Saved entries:
%%
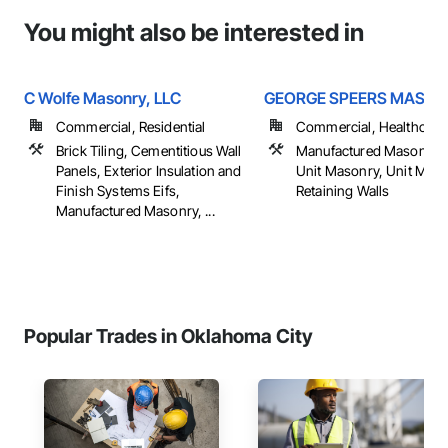
You might also be interested in
C Wolfe Masonry, LLC
GEORGE SPEERS MASO
Commercial, Residential
Commercial, Healthcare, 
Brick Tiling, Cementitious Wall
Manufactured Masonry,
Panels, Exterior Insulation and
Unit Masonry, Unit Mas
Finish Systems Eifs,
Retaining Walls
Manufactured Masonry, ...
Popular Trades in Oklahoma City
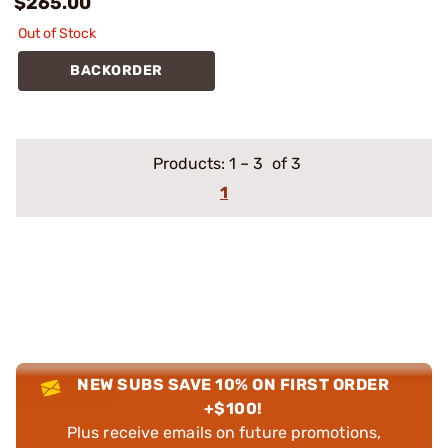
$265.00
Out of Stock
BACKORDER
Products:
1
–
3
of 3
1
NEW SUBS SAVE 10% ON FIRST ORDER
+$100!
Plus receive emails on future promotions,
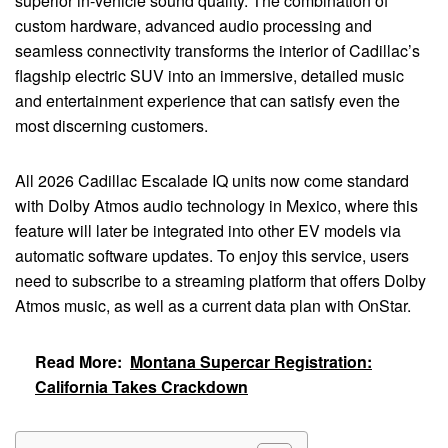
superior in-vehicle sound quality. The combination of
custom hardware, advanced audio processing and
seamless connectivity transforms the interior of Cadillac’s
flagship electric SUV into an immersive, detailed music
and entertainment experience that can satisfy even the
most discerning customers.
All 2026 Cadillac Escalade IQ units now come standard
with Dolby Atmos audio technology in Mexico, where this
feature will later be integrated into other EV models via
automatic software updates. To enjoy this service, users
need to subscribe to a streaming platform that offers Dolby
Atmos music, as well as a current data plan with OnStar.
Read More:
Montana Supercar Registration:
California Takes Crackdown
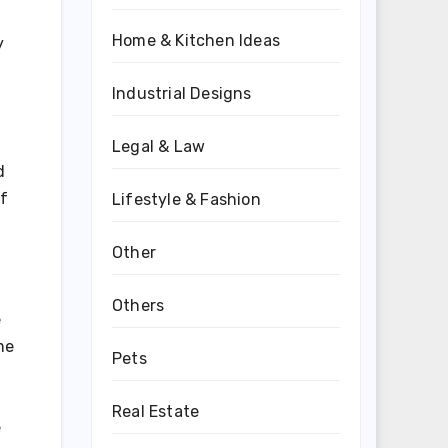
Home & Kitchen Ideas
y
Industrial Designs
Legal & Law
d
of
Lifestyle & Fashion
Other
Others
e
me
Pets
Real Estate
e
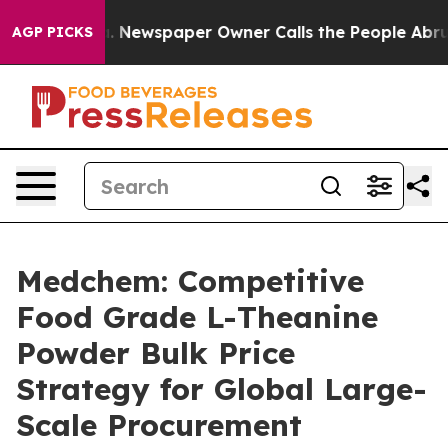
ooga. Newspaper Owner Calls the People Abruptly Lai
AGP PICKS
Medchem: Competitive
Food Grade L-Theanine
Powder Bulk Price
Strategy for Global Large-
Scale Procurement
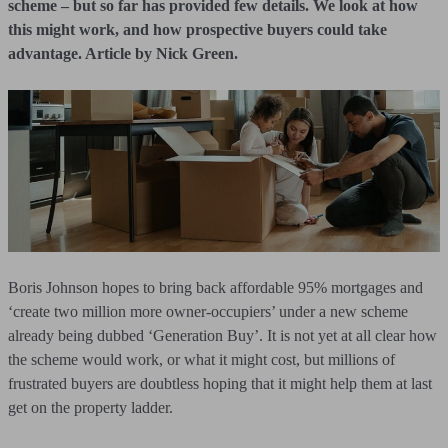
scheme – but so far has provided few details. We look at how
this might work, and how prospective buyers could take
advantage. Article by Nick Green.
Boris Johnson hopes to bring back affordable 95% mortgages and
‘create two million more owner-occupiers’ under a new scheme
already being dubbed ‘Generation Buy’. It is not yet at all clear how
the scheme would work, or what it might cost, but millions of
frustrated buyers are doubtless hoping that it might help them at last
get on the property ladder.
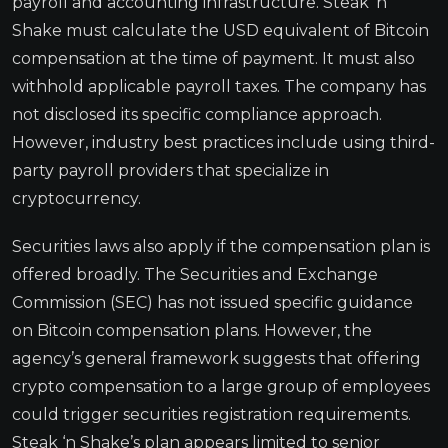
payroll and accounting infrastructure. Steak ‘n
Shake must calculate the USD equivalent of Bitcoin
compensation at the time of payment. It must also
withhold applicable payroll taxes. The company has
not disclosed its specific compliance approach.
However, industry best practices include using third-
party payroll providers that specialize in
cryptocurrency.
Securities laws also apply if the compensation plan is
offered broadly. The Securities and Exchange
Commission (SEC) has not issued specific guidance
on Bitcoin compensation plans. However, the
agency’s general framework suggests that offering
crypto compensation to a large group of employees
could trigger securities registration requirements.
Steak ‘n Shake’s plan appears limited to senior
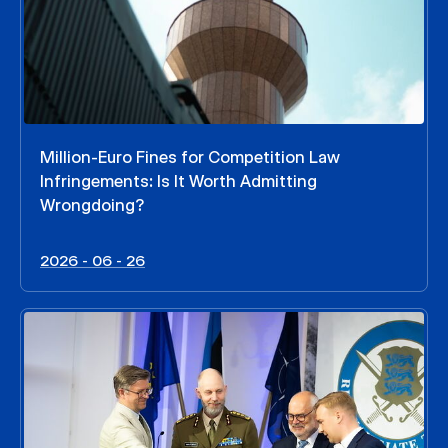
Million-Euro Fines for Competition Law
Infringements: Is It Worth Admitting
Wrongdoing?
2026 - 06 - 26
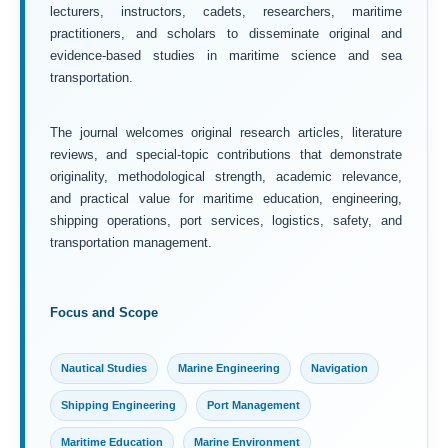
lecturers, instructors, cadets, researchers, maritime
practitioners, and scholars to disseminate original and
evidence-based studies in maritime science and sea
transportation.
The journal welcomes original research articles, literature
reviews, and special-topic contributions that demonstrate
originality, methodological strength, academic relevance,
and practical value for maritime education, engineering,
shipping operations, port services, logistics, safety, and
transportation management.
Focus and Scope
Nautical Studies
Marine Engineering
Navigation
Shipping Engineering
Port Management
Maritime Education
Marine Environment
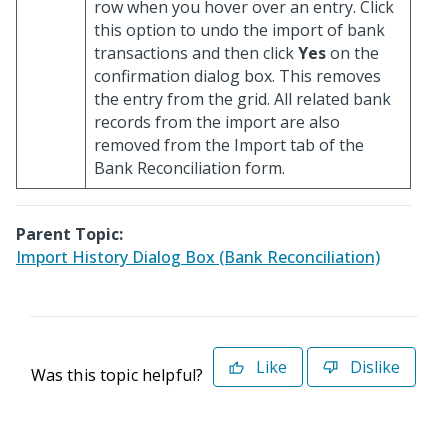
row when you hover over an entry. Click
this option to undo the import of bank
transactions and then click
Yes
on the
confirmation dialog box. This removes
the entry from the grid. All related bank
records from the import are also
removed from the Import tab of the
Bank Reconciliation form.
Parent Topic:
Import History Dialog Box (Bank Reconciliation)
Like
Dislike
Was this topic helpful?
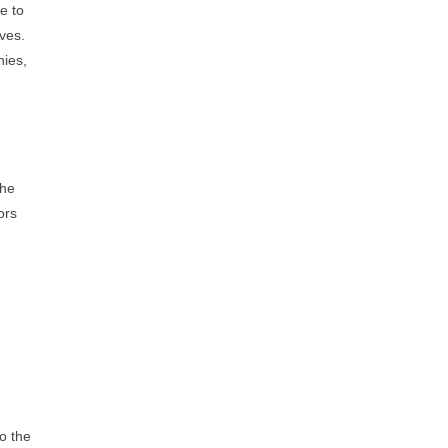
e to
ves.
nies,
the
ors
o the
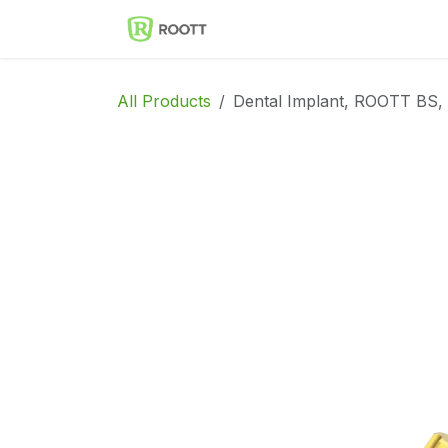
Skip to Content
Implantes Dentales ROOT
All Products
Dental Implant, ROOTT BS,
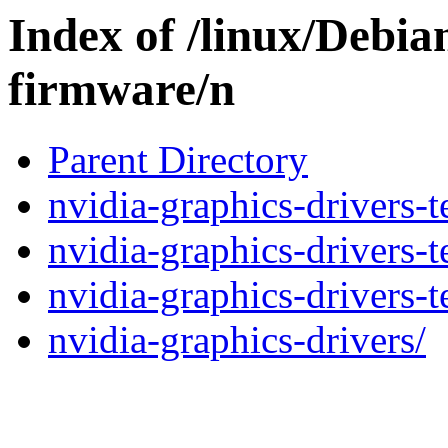
Index of /linux/Debia
firmware/n
Parent Directory
nvidia-graphics-drivers-t
nvidia-graphics-drivers-t
nvidia-graphics-drivers-t
nvidia-graphics-drivers/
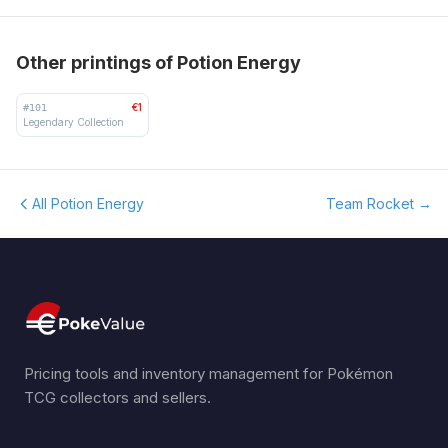
Other printings of Potion Energy
€1
#
101
Legendary Collection
All Potion Energy
Team Rocket
→
Pricing tools and inventory management for Pokémon
TCG collectors and sellers.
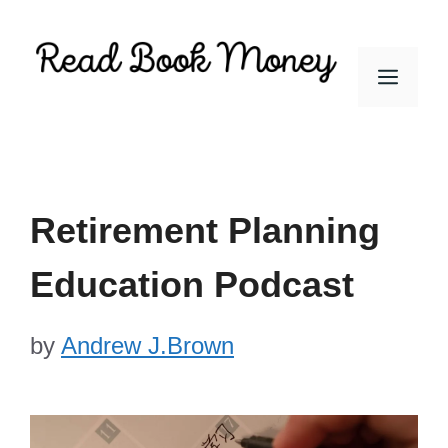
Skip
to
Men
content
Retirement Planning
Education Podcast
by
Andrew J.Brown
%%
• [Instructions to follow]:
In all the records above, rename every "Potion Energy" to "Potion Power" and write the lines out again with nothing else changed. Leave the pictures out of your answer.

• [Written solution]:
You might also be interested in
C Wolfe Masonry, LLC
GEORGE SPEERS MASO
Commercial, Residential
Commercial, Healthcare, 
Brick Tiling, Cementitious Wall
Manufactured Masonry,
Panels, Exterior Insulation and
Unit Masonry, Unit Mas
Finish Systems Eifs,
Retaining Walls
Manufactured Masonry, ...
Popular Trades in Oklahoma City
$265.00
Out of Stock
BACKORDER
Products:
1
–
3
of 3
1
NEW SUBS SAVE 10% ON FIRST ORDER
+$100!
Plus receive emails on future promotions,
superior in-vehicle sound quality. The combination of
custom hardware, advanced audio processing and
seamless connectivity transforms the interior of Cadillac’s
flagship electric SUV into an immersive, detailed music
and entertainment experience that can satisfy even the
most discerning customers.
All 2026 Cadillac Escalade IQ units now come standard
with Dolby Atmos audio technology in Mexico, where this
feature will later be integrated into other EV models via
automatic software updates. To enjoy this service, users
need to subscribe to a streaming platform that offers Dolby
Atmos music, as well as a current data plan with OnStar.
Read More:
Montana Supercar Registration:
California Takes Crackdown
Home & Kitchen Ideas
y
Industrial Designs
Legal & Law
d
of
Lifestyle & Fashion
Other
Others
e
me
Pets
Real Estate
e
ooga. Newspaper Owner Calls the People Abruptly Lai
AGP PICKS
Medchem: Competitive
Food Grade L-Theanine
Powder Bulk Price
Strategy for Global Large-
Scale Procurement
scheme – but so far has provided few details. We look at how
this might work, and how prospective buyers could take
advantage. Article by Nick Green.
Boris Johnson hopes to bring back affordable 95% mortgages and
‘create two million more owner-occupiers’ under a new scheme
already being dubbed ‘Generation Buy’. It is not yet at all clear how
the scheme would work, or what it might cost, but millions of
frustrated buyers are doubtless hoping that it might help them at last
get on the property ladder.
payroll and accounting infrastructure. Steak ‘n
Shake must calculate the USD equivalent of Bitcoin
compensation at the time of payment. It must also
withhold applicable payroll taxes. The company has
not disclosed its specific compliance approach.
However, industry best practices include using third-
party payroll providers that specialize in
cryptocurrency.
Securities laws also apply if the compensation plan is
offered broadly. The Securities and Exchange
Commission (SEC) has not issued specific guidance
on Bitcoin compensation plans. However, the
agency’s general framework suggests that offering
crypto compensation to a large group of employees
could trigger securities registration requirements.
Steak ‘n Shake’s plan appears limited to senior
Million-Euro Fines for Competition Law
Infringements: Is It Worth Admitting
Wrongdoing?
2026 - 06 - 26
lecturers, instructors, cadets, researchers, maritime
practitioners, and scholars to disseminate original and
evidence-based studies in maritime science and sea
transportation.
The journal welcomes original research articles, literature
reviews, and special-topic contributions that demonstrate
originality, methodological strength, academic relevance,
and practical value for maritime education, engineering,
shipping operations, port services, logistics, safety, and
transportation management.
Focus and Scope
Nautical Studies
Marine Engineering
Navigation
Shipping Engineering
Port Management
Maritime Education
Marine Environment
row when you hover over an entry. Click
this option to undo the import of bank
transactions and then click
Yes
on the
confirmation dialog box. This removes
the entry from the grid. All related bank
records from the import are also
removed from the Import tab of the
Bank Reconciliation form.
Parent Topic:
Import History Dialog Box (Bank Reconciliation)
Like
Dislike
Was this topic helpful?
e to
ves.
nies,
the
ors
o the
Skip to Content
Implantes Dentales ROOT
All Products
Dental Implant, ROOTT BS,
Index of /linux/Debia
firmware/n
Parent Directory
nvidia-graphics-drivers-t
nvidia-graphics-drivers-t
nvidia-graphics-drivers-t
nvidia-graphics-drivers/
Other printings of Potion Power
€1
#
101
Legendary Collection
All Potion Power
Team Rocket
→
Pricing tools and inventory management for Pokémon
TCG collectors and sellers.
Skip
to
Men
content
Retirement Planning
Education Podcast
by
Andrew J.Brown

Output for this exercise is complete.